**PROVIDED MATERIAL:**
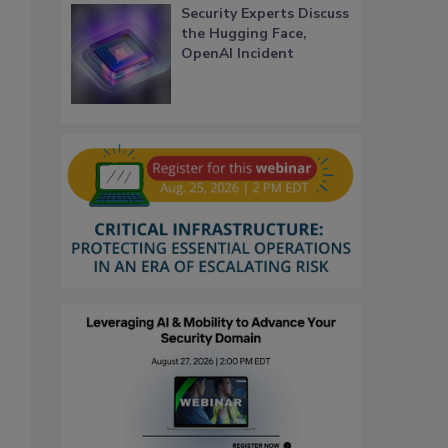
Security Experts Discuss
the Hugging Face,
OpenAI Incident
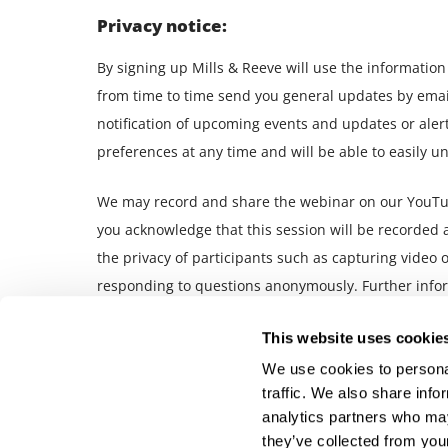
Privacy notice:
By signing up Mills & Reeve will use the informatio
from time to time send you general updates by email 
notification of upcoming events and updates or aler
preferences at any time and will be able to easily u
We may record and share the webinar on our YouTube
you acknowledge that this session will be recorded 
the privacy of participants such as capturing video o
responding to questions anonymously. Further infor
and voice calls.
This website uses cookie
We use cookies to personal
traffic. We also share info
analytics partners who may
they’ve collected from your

---

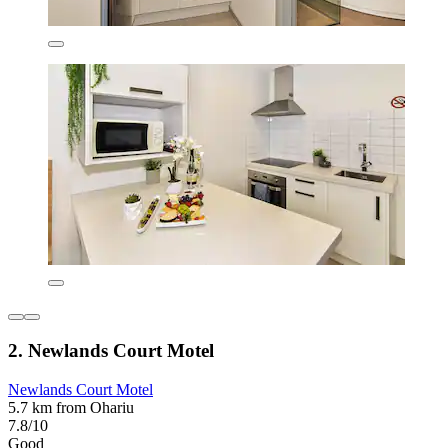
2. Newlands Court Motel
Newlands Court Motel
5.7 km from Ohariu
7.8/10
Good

**PROBLEM REQUIREMENTS:**
With the line holding "This website uses cookie" as the first and the line holding "they’ve collected from your" as the last, set down that range of the entries above exactly, and nothing else.

**EXERCISE ANSWER:**
This website uses cookie
We use cookies to personal
traffic. We also share info
analytics partners who may
they’ve collected from your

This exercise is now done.